### TAREFAS A REALIZAR
1. Segundo o texto sobre a portaria n. 351/2023, que deveres têm as plataformas além da previsão do processo administrativo? Enumere todos.
2. Dê sequência ao texto sobre a portaria n. 351/2023, escrevendo o trecho que viria logo após a última frase.

### TEXTO FORNECIDO
= = = = = = =
Em 12 de abril deste ano o Ministério da Justiça e Segurança Pública (MJSP) editou a portaria n. 351/2023, que estabelece diretrizes para a responsabilização das plataformas digitais em casos de veiculação de conteúdos que incentivem ataques ou façam apologia à violência nas escolas. A regra determina a instauração de processo administrativo na Senacon para verificar a responsabilidade das empresas em relação ao "dever geral de segurança e de cuidado em relação à propagação de conteúdos ilícitos, danosos e nocivos".


Além da previsão do processo administrativo, determina que as plataformas têm o dever de avaliar e tomar medidas para diminuir riscos sistêmicos, adotar ferramentas para evitar a disseminação de novas ameaças, políticas de moderação ativa de conteúdo, assim como prestar informações sobre regras de seus sistemas algoritmos de recomendação.


Justificativa


A ideia da normativa é que as medidas administrativas a serem adotadas no âmbito do Ministério da Justiça e Segurança Pública consigam prevenir a disseminação de conteúdos flagrantemente ilícitos, prejudiciais ou danosos por plataformas de redes sociais.
= = = = = = =
### ITENS FORNECIDOS

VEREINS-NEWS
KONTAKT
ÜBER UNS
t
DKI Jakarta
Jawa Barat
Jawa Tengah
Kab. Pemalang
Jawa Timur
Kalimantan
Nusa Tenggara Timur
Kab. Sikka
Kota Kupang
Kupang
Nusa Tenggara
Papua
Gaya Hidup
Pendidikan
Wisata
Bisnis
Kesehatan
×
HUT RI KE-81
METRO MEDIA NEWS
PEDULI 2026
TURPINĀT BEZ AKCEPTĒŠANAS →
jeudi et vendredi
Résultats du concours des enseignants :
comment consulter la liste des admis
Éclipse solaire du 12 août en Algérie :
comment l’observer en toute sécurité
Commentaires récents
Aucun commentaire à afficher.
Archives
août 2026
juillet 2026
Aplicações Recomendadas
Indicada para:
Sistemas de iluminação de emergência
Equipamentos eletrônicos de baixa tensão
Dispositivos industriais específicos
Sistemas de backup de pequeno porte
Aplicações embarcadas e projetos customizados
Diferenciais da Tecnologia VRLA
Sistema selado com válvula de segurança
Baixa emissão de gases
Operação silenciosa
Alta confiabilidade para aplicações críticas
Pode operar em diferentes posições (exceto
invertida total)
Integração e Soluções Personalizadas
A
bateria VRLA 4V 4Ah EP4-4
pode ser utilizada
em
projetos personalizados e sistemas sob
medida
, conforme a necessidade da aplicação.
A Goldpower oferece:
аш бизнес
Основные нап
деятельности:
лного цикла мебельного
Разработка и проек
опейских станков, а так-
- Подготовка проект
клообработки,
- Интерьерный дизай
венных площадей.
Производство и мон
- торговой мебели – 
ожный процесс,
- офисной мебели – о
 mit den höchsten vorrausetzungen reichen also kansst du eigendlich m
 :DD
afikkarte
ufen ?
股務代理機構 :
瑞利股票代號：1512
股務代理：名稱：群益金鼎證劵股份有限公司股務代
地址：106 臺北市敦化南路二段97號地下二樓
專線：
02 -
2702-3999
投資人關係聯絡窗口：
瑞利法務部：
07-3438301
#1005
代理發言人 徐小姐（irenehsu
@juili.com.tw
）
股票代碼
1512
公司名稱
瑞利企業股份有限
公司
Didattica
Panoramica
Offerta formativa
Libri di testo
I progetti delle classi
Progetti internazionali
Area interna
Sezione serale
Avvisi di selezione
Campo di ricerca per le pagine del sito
= = = = = = =
### RESPOSTAS
1.
- Avaliar e tomar medidas para diminuir riscos sistêmicos.
- Adotar ferramentas para evitar a disseminação de novas ameaças.
- Adotar políticas de moderação ativa de conteúdo.
- Prestar informações sobre regras de seus sistemas algoritmos de recomendação.

2.
Considera-se, sobretudo, que o art. 220 da Constituição da República garante a liberdade de expressão e manifestação do pensamento, desde que – todavia - respeitados os preceitos constitucionais, aí incluída a proteção dos direitos fundamentais previstos nos artigos 5º e 227 da Constituição que trazem a prioridade absoluta ao atendimento dos direitos das crianças e dos adolescentes, a exemplo do direito à vida e à saúde.


Considera-se também que a circulação de conteúdos ilegais, nocivos e danosos nas plataformas de redes sociais referentes a extremismo violento incentivam ataques a ambiente escolar ou fazem apologia e incitação a esses crimes ou a seus perpetradores.


Ainda, que as plataformas de redes sociais não são simples exibidoras de conteúdos postados por terceiros, mas mediadoras dos conteúdos exibidos para cada um dos seus usuários, definindo o que será exibido, o que pode ser moderado, o alcance das publicações, a recomendação de conteúdos e contas, não sendo, portanto, agentes neutros em relação aos conteúdos que nela transita.


Mais a mais, de acordo com a normativa federal, a interferência no fluxo informacional é um dos motes do modelo de negócios das plataformas de redes sociais e também a fonte de seus lucros, e que esse modelo de negócios gera externalidades negativas para toda a sociedade, incluindo riscos sistêmicos.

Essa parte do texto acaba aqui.